A l’affiche : Les Combattants, ce film qui nous fait aimer les comédies françaises

    Au cinéma, il y a deux sortes de comédies: celles adaptées d’un bestseller à la Marc Levy -ne trouvant rien de différent à raconter d’une production à l’autre- et puis il y a les comédies inattendues, surprenantes parce que différentes et attachantes. Les Combattants, dernière réalisation de Thomas Cailley fait partie de cette dernière catégorie.

Synopsis: Arnaud travaille dans l’entreprise de sa famille, spécialisée dans la construction en bois, et passe l’été au bord de la mer. Il fait la rencontre de Madeleine, qui souhaite intégrer l’armée et se montre obsédée par la fin des temps et le survivalisme. Une relation forte va progressivement les unir.

Malgré une bande-annonce qui ne rend pas complètement justice au film, c’est sur ce même court extrait d’une minute quarante que je me décide à voir la comédie. Il faut dire que, dans l’ensemble, l’été a été propice à l’efflorescence des productions françaises (Hippocrate et Lucy notamment) devançant ainsi timidement les blockbusters américains Nos Étoiles Contraires, Les Gardiens de la Galaxie et 22 Jump Street.

La liste des points forts est longue comparée aux faiblesses du film donc nous garderons ces dernières pour la fin. Visible dès lors du visionnage du trailer, ce film ne passe pas à côté de certains codes cinématographiques et surtout saisit sur l’écran de façon très juste les sentiments des personnages. Cette comédie qui est une ode à la vie, au carpe diem et à la découverte de soi-même et de ses limites tourne principalement autour des personnages de Madeleine (Adèle Haenel -qui au passage pourrait nous rappeler la trempe d’Adèle Exarchopoulos dans La Vie d’Adèle-) et Arnaud (Kévin Azaïs).

Si ces acteurs ne vous disent rien pour le moment c’est aussi parce qu’ils en sont à leur balbutiement dans la profession. Le ton est donc donné, le tandem de choc parti faire leur survival experience vampirise littéralement l’écran, encore frais de (re)découvrir la vie. Madeleine, jeune femme ambitieuse, rude et maladroite rencontre Arnaud, un gentil jeune homme naïf qui a sa bande de potes depuis toujours mais qui ne sait pas quoi faire de sa vie. Madeleine a beau se sentir désagréable avec ce dernier, il n’en est que plus attiré. Mais là encore on flaire l’histoire d’amour à deux kilomètres alors que ce sentiment fait en effet partie du film mais ne le domine pas comparé à la philanthropie et à la solidarité qui en ressort.
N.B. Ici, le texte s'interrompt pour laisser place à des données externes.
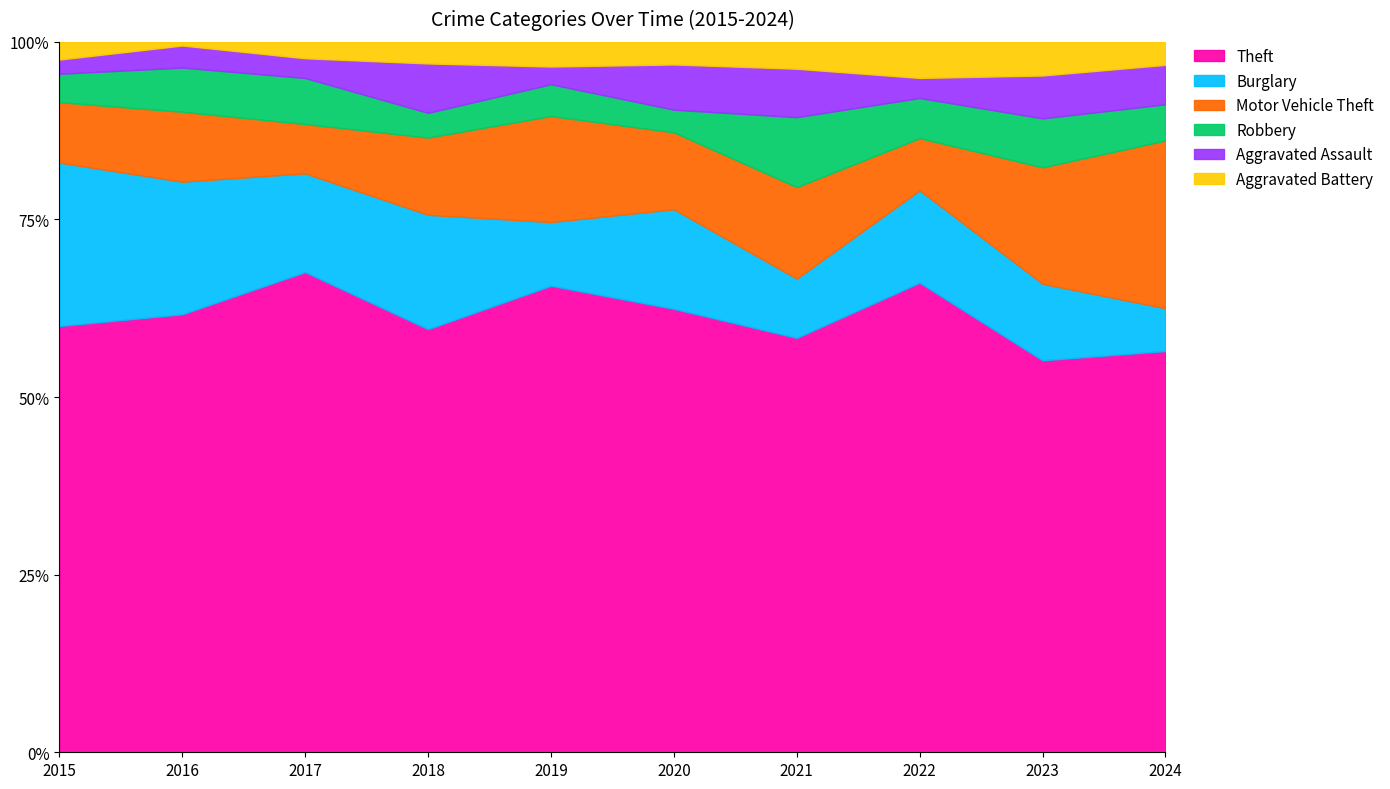

Is it true that Aggravated Battery equals 7 at 2018?

True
Deuxième sentiment qui embaume l’atmosphère du film, c’est cette franchise désarmante du duo d’acteurs, comme s’ils jouaient le rôle de leur propre vie devant la caméra. Cette franchise et ce caractère brute de décoffrage de Madeleine face à la répartie d’Arnaud est même sincèrement drôle. Tout le long du film, pas une dizaine de minutes se passe sans qu’il n’y ait d’éclats de rires.

Adolescents, un acteur qui pourra vous faire écarquiller les yeux de surprise, c’est bien William Lebghil. Le copain Slimane qui joue aux côtés de Kev Adams dans Soda -pour en retenir le pire- mais aussi acteur secondaire dans Mythos et Jacky au Royaume des filles. Ici, Xavier, le personnage de William fait preuve de maturité, pêche, arrache les capsules de bières avec ses dents – comme si ça avait toujours été un don.

Un autre bon point à mon goût qui enjolive le tout : la bande son travaillée et recherchée, en choisissant notamment pour la scène dans la boîte de nuit le remix de Yuksek Right Now par KOSTROK qui a valu d’être aussi présente sur la bande-annonce.

Primé lors de la Quinzaine des Réalisateurs à Cannes, la comédie fustige les préjugés sur le cinéma français et prouve que la pépite cinématographique made in France n’est pas libérale et n’a nul besoin de se délocaliser pour trouver preneur. S’il y a un défaut que nous devions reprocher à la comédie c’est sur sa longueur arrivé aux dernières minutes et une fin assez incompréhensible, presque bâclée parce qu’on ne sait plus sur quel sentiment apocalyptique terminer cette comédie qui ronge de l’intérieur. Une comédie originale et audacieuse à voir et à revoir !

Les Combattants, de Thomas Cailley. 1h26. En salles depuis le 20 août.